Itens disponíveis:
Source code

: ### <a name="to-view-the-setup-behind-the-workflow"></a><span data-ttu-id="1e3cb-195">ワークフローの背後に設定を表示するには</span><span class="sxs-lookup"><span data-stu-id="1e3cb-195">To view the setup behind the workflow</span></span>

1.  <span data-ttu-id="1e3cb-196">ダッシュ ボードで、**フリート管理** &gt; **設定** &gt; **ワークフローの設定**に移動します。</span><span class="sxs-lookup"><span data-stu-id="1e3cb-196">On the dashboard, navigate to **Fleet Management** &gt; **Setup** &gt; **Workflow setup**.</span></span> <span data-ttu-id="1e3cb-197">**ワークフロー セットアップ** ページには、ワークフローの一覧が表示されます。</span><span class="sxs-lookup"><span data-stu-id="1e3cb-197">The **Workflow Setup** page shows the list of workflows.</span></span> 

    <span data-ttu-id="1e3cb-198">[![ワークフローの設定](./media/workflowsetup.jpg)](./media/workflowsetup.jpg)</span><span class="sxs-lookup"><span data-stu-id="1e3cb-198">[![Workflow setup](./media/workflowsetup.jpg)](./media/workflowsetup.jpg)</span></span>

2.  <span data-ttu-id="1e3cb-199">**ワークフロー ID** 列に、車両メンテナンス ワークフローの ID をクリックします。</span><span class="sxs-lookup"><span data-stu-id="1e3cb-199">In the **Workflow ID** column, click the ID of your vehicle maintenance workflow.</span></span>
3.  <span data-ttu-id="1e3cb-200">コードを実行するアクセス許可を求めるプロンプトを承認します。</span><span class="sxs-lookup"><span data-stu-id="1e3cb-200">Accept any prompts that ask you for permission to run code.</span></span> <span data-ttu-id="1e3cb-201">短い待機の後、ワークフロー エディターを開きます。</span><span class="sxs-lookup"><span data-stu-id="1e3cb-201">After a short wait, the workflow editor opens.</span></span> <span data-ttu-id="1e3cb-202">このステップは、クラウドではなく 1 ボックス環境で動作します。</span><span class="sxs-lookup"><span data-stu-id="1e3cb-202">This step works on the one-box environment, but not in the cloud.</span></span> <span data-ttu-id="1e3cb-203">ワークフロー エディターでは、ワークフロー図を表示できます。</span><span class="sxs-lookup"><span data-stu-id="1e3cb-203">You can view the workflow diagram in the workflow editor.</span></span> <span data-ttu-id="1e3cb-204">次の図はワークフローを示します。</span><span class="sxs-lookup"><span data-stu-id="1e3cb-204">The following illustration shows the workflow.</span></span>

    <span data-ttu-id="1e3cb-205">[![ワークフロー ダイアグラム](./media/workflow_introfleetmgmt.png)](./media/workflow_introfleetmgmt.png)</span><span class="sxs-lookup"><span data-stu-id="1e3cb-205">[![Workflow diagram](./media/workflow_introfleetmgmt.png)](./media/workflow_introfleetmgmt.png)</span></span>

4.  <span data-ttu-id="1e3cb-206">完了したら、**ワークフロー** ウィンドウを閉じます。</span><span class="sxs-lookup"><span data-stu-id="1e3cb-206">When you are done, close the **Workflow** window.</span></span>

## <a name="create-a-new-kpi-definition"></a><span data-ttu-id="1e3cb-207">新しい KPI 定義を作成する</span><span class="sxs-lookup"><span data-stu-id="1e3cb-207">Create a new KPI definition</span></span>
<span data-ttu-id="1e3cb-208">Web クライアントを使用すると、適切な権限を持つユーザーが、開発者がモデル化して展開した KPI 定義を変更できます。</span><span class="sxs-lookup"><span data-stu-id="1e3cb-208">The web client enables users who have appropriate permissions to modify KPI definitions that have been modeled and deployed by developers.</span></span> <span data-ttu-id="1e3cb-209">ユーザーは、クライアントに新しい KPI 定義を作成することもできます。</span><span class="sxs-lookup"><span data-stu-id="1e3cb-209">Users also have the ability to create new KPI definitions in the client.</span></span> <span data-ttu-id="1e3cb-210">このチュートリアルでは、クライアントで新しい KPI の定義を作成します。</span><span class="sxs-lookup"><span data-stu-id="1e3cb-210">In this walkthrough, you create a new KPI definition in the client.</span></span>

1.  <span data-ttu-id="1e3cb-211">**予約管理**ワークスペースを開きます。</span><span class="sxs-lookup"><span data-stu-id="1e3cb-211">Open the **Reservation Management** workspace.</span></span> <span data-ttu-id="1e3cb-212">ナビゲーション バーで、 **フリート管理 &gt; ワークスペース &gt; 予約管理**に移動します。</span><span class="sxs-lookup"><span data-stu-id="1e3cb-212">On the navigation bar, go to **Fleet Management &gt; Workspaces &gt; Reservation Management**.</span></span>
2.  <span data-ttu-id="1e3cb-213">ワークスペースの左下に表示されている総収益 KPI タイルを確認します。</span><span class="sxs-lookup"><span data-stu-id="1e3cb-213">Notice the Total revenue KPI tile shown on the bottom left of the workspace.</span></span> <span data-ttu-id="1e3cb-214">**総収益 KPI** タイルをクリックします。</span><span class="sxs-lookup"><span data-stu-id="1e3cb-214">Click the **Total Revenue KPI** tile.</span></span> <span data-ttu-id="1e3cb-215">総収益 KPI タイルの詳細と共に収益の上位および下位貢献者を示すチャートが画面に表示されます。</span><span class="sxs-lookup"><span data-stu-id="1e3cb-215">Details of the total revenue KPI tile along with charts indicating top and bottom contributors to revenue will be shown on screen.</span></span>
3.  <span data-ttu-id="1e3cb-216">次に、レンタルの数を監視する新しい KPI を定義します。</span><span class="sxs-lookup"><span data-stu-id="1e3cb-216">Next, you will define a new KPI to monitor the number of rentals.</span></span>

Instruções do exercício: Reproduza, sem qualquer alteração, todas as linhas dos itens acima.

Área de resposta:
Source code

: ### <a name="to-view-the-setup-behind-the-workflow"></a><span data-ttu-id="1e3cb-195">ワークフローの背後に設定を表示するには</span><span class="sxs-lookup"><span data-stu-id="1e3cb-195">To view the setup behind the workflow</span></span>

1.  <span data-ttu-id="1e3cb-196">ダッシュ ボードで、**フリート管理** &gt; **設定** &gt; **ワークフローの設定**に移動します。</span><span class="sxs-lookup"><span data-stu-id="1e3cb-196">On the dashboard, navigate to **Fleet Management** &gt; **Setup** &gt; **Workflow setup**.</span></span> <span data-ttu-id="1e3cb-197">**ワークフロー セットアップ** ページには、ワークフローの一覧が表示されます。</span><span class="sxs-lookup"><span data-stu-id="1e3cb-197">The **Workflow Setup** page shows the list of workflows.</span></span> 

    <span data-ttu-id="1e3cb-198">[![ワークフローの設定](./media/workflowsetup.jpg)](./media/workflowsetup.jpg)</span><span class="sxs-lookup"><span data-stu-id="1e3cb-198">[![Workflow setup](./media/workflowsetup.jpg)](./media/workflowsetup.jpg)</span></span>

2.  <span data-ttu-id="1e3cb-199">**ワークフロー ID** 列に、車両メンテナンス ワークフローの ID をクリックします。</span><span class="sxs-lookup"><span data-stu-id="1e3cb-199">In the **Workflow ID** column, click the ID of your vehicle maintenance workflow.</span></span>
3.  <span data-ttu-id="1e3cb-200">コードを実行するアクセス許可を求めるプロンプトを承認します。</span><span class="sxs-lookup"><span data-stu-id="1e3cb-200">Accept any prompts that ask you for permission to run code.</span></span> <span data-ttu-id="1e3cb-201">短い待機の後、ワークフロー エディターを開きます。</span><span class="sxs-lookup"><span data-stu-id="1e3cb-201">After a short wait, the workflow editor opens.</span></span> <span data-ttu-id="1e3cb-202">このステップは、クラウドではなく 1 ボックス環境で動作します。</span><span class="sxs-lookup"><span data-stu-id="1e3cb-202">This step works on the one-box environment, but not in the cloud.</span></span> <span data-ttu-id="1e3cb-203">ワークフロー エディターでは、ワークフロー図を表示できます。</span><span class="sxs-lookup"><span data-stu-id="1e3cb-203">You can view the workflow diagram in the workflow editor.</span></span> <span data-ttu-id="1e3cb-204">次の図はワークフローを示します。</span><span class="sxs-lookup"><span data-stu-id="1e3cb-204">The following illustration shows the workflow.</span></span>

    <span data-ttu-id="1e3cb-205">[![ワークフロー ダイアグラム](./media/workflow_introfleetmgmt.png)](./media/workflow_introfleetmgmt.png)</span><span class="sxs-lookup"><span data-stu-id="1e3cb-205">[![Workflow diagram](./media/workflow_introfleetmgmt.png)](./media/workflow_introfleetmgmt.png)</span></span>

4.  <span data-ttu-id="1e3cb-206">完了したら、**ワークフロー** ウィンドウを閉じます。</span><span class="sxs-lookup"><span data-stu-id="1e3cb-206">When you are done, close the **Workflow** window.</span></span>

## <a name="create-a-new-kpi-definition"></a><span data-ttu-id="1e3cb-207">新しい KPI 定義を作成する</span><span class="sxs-lookup"><span data-stu-id="1e3cb-207">Create a new KPI definition</span></span>
<span data-ttu-id="1e3cb-208">Web クライアントを使用すると、適切な権限を持つユーザーが、開発者がモデル化して展開した KPI 定義を変更できます。</span><span class="sxs-lookup"><span data-stu-id="1e3cb-208">The web client enables users who have appropriate permissions to modify KPI definitions that have been modeled and deployed by developers.</span></span> <span data-ttu-id="1e3cb-209">ユーザーは、クライアントに新しい KPI 定義を作成することもできます。</span><span class="sxs-lookup"><span data-stu-id="1e3cb-209">Users also have the ability to create new KPI definitions in the client.</span></span> <span data-ttu-id="1e3cb-210">このチュートリアルでは、クライアントで新しい KPI の定義を作成します。</span><span class="sxs-lookup"><span data-stu-id="1e3cb-210">In this walkthrough, you create a new KPI definition in the client.</span></span>

1.  <span data-ttu-id="1e3cb-211">**予約管理**ワークスペースを開きます。</span><span class="sxs-lookup"><span data-stu-id="1e3cb-211">Open the **Reservation Management** workspace.</span></span> <span data-ttu-id="1e3cb-212">ナビゲーション バーで、 **フリート管理 &gt; ワークスペース &gt; 予約管理**に移動します。</span><span class="sxs-lookup"><span data-stu-id="1e3cb-212">On the navigation bar, go to **Fleet Management &gt; Workspaces &gt; Reservation Management**.</span></span>
2.  <span data-ttu-id="1e3cb-213">ワークスペースの左下に表示されている総収益 KPI タイルを確認します。</span><span class="sxs-lookup"><span data-stu-id="1e3cb-213">Notice the Total revenue KPI tile shown on the bottom left of the workspace.</span></span> <span data-ttu-id="1e3cb-214">**総収益 KPI** タイルをクリックします。</span><span class="sxs-lookup"><span data-stu-id="1e3cb-214">Click the **Total Revenue KPI** tile.</span></span> <span data-ttu-id="1e3cb-215">総収益 KPI タイルの詳細と共に収益の上位および下位貢献者を示すチャートが画面に表示されます。</span><span class="sxs-lookup"><span data-stu-id="1e3cb-215">Details of the total revenue KPI tile along with charts indicating top and bottom contributors to revenue will be shown on screen.</span></span>
3.  <span data-ttu-id="1e3cb-216">次に、レンタルの数を監視する新しい KPI を定義します。</span><span class="sxs-lookup"><span data-stu-id="1e3cb-216">Next, you will define a new KPI to monitor the number of rentals.</span></span>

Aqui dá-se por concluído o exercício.